Der Konflikt zwischen Russland und der Ukraine hält seit 2014 die Welt in Atem und zwingt immer mehr Länder dazu, Stellung zu nehmen. In einer „Achse des Bösen“ haben dabei Nationen mit autoritären Regimen, darunter China, Nordkorea und der Iran, sich deutlich auf die Seite Russlands gestellt, während die westlichen Mächte, insbesondere Europa, die demokratischen Werte der Ukraine bevorzugen. Gleichzeitig bietet der Ukraine-Krieg beiden Seiten die Möglichkeit, ihre bisher ungetesteten Waffen in einem echten Kampfszenario auszuprobieren. Das hat jetzt auch Japan erkannt, und die technologische Überlegenheit des asiatischen Landes könnte genau das bieten, was die Ukraine zurzeit am Dringendsten benötigt.
Luftabwehr zum Spottpreis
Zu den wichtigsten Faktoren für die Ukrainer gehören die Kosten, die der Krieg mit sich führt. Nachdem die Vereinigten Staaten unter Trump zunehmend den Geldhahn zudrehten, musste das ukrainische Militär nach billigeren Lösungen suchen, um die russischen Truppen in Schach zu halten und gleichzeitig die Ukraine vor Angriffen zu verteidigen. Aus der japanischen Rüstungsindustrie kamen deshalb Vorschläge, in Zusammenarbeit eine billige, aber höchst effektive Luftabwehr zu entwickeln. Dabei sollen die teuren Raketen mit Abfangdrohnen ersetzt werden, die zu einem Bruchteil der bisherigen Kosten hergestellt werden können. Die Entwicklung des neuen Abwehrsystems kommt mit einer heftigen Investition der Japaner in die ukrainische Drohnenherstellung. Erste Einsätze haben sich als höchst zufriedenstellend erwiesen und Experten gehen davon aus, dass das ukrainisch-japanische Drohnenabwehrsystem globale Bedeutung weit über den Ukraine-Krieg hinaus haben wird.

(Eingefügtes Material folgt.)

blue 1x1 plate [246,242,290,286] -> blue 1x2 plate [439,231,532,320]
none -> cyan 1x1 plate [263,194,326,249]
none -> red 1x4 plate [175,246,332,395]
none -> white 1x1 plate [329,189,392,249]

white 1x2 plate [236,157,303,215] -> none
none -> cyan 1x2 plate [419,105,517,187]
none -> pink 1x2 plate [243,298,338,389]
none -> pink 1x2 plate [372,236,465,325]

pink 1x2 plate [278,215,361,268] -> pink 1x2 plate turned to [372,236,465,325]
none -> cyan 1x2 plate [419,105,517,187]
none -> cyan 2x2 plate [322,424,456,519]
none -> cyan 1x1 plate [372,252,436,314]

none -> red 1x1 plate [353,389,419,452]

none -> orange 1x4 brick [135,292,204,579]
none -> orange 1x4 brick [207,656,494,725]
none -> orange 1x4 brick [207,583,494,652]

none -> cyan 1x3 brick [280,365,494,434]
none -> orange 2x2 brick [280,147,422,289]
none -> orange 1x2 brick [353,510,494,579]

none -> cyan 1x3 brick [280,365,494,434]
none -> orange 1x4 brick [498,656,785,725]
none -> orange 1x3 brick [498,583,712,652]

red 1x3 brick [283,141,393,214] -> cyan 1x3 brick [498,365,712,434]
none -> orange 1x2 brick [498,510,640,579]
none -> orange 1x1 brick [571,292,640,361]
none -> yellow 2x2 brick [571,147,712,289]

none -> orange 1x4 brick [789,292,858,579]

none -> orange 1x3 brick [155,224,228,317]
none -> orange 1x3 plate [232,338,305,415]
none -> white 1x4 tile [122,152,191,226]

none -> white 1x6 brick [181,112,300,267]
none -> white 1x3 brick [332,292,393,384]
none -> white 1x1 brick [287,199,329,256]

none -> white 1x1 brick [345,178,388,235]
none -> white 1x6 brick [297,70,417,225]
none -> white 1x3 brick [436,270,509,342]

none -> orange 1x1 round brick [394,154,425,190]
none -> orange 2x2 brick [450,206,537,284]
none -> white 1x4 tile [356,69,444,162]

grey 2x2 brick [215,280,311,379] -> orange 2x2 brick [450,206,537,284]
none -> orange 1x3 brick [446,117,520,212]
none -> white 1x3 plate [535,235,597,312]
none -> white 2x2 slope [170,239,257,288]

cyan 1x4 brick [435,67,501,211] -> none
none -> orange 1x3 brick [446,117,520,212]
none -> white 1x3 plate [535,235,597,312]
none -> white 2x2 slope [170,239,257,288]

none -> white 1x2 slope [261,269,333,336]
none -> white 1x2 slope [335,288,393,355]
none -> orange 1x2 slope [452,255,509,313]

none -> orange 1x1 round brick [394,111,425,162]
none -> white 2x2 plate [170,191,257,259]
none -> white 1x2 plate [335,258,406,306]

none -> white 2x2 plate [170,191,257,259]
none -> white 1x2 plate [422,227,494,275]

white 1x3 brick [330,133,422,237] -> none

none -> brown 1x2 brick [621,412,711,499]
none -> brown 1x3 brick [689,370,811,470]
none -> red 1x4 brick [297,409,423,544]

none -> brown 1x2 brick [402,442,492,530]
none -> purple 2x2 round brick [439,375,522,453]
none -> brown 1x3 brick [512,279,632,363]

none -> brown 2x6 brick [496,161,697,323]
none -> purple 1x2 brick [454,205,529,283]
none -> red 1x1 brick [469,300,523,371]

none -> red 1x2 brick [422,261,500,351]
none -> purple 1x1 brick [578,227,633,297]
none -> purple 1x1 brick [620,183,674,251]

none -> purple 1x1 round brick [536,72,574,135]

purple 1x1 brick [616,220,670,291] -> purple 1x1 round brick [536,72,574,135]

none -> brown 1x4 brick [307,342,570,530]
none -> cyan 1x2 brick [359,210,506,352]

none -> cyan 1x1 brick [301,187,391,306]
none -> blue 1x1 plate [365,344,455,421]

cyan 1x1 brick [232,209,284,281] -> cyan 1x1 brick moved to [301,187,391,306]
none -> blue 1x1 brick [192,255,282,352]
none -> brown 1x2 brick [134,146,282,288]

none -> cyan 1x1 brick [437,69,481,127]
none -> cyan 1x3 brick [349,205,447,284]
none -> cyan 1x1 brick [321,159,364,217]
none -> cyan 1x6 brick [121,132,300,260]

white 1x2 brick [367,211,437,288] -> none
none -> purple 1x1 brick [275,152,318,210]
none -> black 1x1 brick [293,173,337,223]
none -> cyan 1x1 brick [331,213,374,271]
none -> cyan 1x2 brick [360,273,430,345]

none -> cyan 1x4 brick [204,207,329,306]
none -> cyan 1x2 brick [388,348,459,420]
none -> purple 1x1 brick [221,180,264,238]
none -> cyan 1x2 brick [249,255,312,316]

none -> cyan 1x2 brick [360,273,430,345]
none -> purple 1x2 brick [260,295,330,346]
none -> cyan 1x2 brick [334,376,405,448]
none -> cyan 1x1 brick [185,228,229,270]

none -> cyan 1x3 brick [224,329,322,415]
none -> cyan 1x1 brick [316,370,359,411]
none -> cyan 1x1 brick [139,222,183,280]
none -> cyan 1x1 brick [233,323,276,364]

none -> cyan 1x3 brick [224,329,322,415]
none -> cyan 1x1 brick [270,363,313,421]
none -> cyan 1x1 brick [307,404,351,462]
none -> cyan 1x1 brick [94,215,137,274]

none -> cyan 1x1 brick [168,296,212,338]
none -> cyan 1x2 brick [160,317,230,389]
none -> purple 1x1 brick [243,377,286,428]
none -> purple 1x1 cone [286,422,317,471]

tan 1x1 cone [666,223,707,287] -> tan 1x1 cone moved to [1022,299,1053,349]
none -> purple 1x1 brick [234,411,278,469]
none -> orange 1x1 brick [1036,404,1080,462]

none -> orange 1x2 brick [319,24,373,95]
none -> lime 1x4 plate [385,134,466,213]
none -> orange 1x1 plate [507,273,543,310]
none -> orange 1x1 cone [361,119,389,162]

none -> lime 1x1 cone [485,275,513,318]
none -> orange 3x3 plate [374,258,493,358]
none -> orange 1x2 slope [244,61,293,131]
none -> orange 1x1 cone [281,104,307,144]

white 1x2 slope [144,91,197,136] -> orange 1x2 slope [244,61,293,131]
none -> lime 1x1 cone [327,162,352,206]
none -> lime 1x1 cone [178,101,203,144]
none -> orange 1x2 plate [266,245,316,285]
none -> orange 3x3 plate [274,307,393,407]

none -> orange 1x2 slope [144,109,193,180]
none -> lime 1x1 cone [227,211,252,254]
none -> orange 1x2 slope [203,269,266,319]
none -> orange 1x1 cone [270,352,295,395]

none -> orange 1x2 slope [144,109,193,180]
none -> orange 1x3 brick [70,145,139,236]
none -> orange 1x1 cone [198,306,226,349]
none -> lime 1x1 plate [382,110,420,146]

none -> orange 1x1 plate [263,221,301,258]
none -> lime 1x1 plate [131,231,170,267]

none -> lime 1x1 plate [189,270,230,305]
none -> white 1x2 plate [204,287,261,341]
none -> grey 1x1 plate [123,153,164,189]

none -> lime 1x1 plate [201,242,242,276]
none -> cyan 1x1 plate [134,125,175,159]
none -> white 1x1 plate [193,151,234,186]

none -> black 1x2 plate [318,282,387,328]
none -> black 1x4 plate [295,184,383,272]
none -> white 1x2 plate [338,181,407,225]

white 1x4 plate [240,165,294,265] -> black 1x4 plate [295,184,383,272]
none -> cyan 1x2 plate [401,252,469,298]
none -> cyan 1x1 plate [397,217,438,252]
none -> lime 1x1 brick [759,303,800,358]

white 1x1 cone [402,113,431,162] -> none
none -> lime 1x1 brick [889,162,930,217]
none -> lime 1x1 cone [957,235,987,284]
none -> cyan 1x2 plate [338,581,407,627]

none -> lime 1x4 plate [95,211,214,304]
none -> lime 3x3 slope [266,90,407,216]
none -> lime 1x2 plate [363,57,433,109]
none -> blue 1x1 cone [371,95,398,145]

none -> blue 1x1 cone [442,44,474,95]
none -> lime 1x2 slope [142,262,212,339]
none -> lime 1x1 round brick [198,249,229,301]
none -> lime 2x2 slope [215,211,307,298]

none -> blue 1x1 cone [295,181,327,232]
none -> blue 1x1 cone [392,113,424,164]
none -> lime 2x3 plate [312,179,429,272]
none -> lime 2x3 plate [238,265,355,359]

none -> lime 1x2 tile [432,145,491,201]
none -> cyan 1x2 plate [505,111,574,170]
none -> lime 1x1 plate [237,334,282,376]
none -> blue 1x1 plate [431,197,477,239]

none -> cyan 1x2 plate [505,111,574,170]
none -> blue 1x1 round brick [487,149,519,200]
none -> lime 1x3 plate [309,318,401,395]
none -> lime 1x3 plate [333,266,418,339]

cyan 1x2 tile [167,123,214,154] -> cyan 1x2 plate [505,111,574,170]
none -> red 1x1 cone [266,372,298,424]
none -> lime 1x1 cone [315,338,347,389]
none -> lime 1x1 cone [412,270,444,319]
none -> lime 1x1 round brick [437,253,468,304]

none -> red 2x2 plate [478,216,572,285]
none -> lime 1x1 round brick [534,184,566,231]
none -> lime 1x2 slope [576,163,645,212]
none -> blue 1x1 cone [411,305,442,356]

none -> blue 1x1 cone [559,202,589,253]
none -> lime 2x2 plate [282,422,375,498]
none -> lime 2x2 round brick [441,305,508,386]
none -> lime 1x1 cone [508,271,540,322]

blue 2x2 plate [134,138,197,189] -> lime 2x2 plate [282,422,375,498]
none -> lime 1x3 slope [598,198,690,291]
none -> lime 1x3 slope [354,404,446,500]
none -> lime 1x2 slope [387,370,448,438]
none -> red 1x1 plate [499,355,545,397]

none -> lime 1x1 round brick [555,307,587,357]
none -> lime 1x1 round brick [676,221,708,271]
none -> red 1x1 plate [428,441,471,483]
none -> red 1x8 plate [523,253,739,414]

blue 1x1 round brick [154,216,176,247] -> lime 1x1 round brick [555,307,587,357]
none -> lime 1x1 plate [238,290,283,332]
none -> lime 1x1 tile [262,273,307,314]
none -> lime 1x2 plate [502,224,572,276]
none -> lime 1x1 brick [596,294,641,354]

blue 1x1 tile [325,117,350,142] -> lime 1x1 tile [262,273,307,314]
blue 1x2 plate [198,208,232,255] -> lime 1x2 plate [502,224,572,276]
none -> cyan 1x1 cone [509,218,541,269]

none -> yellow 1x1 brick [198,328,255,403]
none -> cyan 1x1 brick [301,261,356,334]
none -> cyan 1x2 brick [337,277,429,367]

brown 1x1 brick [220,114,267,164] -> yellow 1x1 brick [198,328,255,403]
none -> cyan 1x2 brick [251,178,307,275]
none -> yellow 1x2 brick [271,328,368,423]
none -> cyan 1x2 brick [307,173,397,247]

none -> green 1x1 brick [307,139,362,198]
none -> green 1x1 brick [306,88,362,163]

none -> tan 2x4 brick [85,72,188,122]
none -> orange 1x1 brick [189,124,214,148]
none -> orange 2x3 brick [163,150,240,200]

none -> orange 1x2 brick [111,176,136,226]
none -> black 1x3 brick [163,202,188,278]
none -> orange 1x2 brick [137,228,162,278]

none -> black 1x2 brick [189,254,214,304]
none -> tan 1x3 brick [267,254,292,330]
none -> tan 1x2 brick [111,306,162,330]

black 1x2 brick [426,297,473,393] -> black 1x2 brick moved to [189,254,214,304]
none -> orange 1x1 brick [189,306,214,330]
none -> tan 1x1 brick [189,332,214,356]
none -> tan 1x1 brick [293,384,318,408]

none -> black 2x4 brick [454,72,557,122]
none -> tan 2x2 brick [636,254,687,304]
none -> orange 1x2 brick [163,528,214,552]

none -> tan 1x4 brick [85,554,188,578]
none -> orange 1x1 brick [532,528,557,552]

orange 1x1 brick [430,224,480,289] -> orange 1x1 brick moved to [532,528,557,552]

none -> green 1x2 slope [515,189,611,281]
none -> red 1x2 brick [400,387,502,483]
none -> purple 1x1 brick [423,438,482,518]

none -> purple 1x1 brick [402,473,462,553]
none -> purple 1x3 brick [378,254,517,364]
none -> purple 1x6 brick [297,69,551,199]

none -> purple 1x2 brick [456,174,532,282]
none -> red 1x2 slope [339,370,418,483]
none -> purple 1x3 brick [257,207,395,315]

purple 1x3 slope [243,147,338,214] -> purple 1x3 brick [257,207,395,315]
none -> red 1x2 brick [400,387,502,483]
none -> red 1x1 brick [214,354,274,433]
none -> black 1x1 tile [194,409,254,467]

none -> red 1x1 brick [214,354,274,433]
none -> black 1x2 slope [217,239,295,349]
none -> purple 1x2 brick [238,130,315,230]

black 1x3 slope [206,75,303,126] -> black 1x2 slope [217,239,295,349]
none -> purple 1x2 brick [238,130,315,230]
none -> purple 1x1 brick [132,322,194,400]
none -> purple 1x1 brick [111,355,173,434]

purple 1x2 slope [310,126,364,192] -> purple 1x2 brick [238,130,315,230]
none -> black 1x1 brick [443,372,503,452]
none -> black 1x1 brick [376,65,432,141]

Bedrohung aus Russland für viele Länder
Die Entwicklung eines billigen, aber wirksamen Luftabwehrsystems ist auch für Japan von Vorteil, weil sich das Land wie viele andere in Asien von Russland und China bedroht fühlt. Japan hat seit Jahrzehnten einen Gebietsstreit über die Kurileninseln, die von Russland besetzt sind, aber von Japan beansprucht werden. Die beiden Länder haben auch seit dem Zweiten Weltkrieg keinen Friedensvertrag unterschrieben und befinden sich technisch gesehen in einem Zustand des Waffenstillstands. Auch von China fühlt sich Japan bedroht, denn die Japaner sind im Besitz der Senkaku-Inseln in der unmittelbaren Nachbarschaft von Taiwan, die China für sich beansprucht. In beiden Fällen könnte sich ein erschwingliches Drohnenabwehrsystem als äußerst hilfreich erweisen. In der deutschen Rüstungsindustrie sieht man eher kritisch auf die Drohnen-Entwicklungen der Ukraine. Vor weniger als zwei Wochen spottete der Rheinmetall-Chef Armin Papperger noch über die ukrainischen „Hausfrauen“, die Drohnen „wie Legosteine am Küchentisch zusammenbasteln“. Die Aussagen Pappergers erhielten lautstarke internationale Kritik, weil die ukrainischen „Billigdrohnen“ bereits ihre Zuverlässigkeit bewiesen hatten, im Gegensatz zu den von Rheinmetall hergestellten und hoffnungslos überteuerten Leopard-2-Panzern.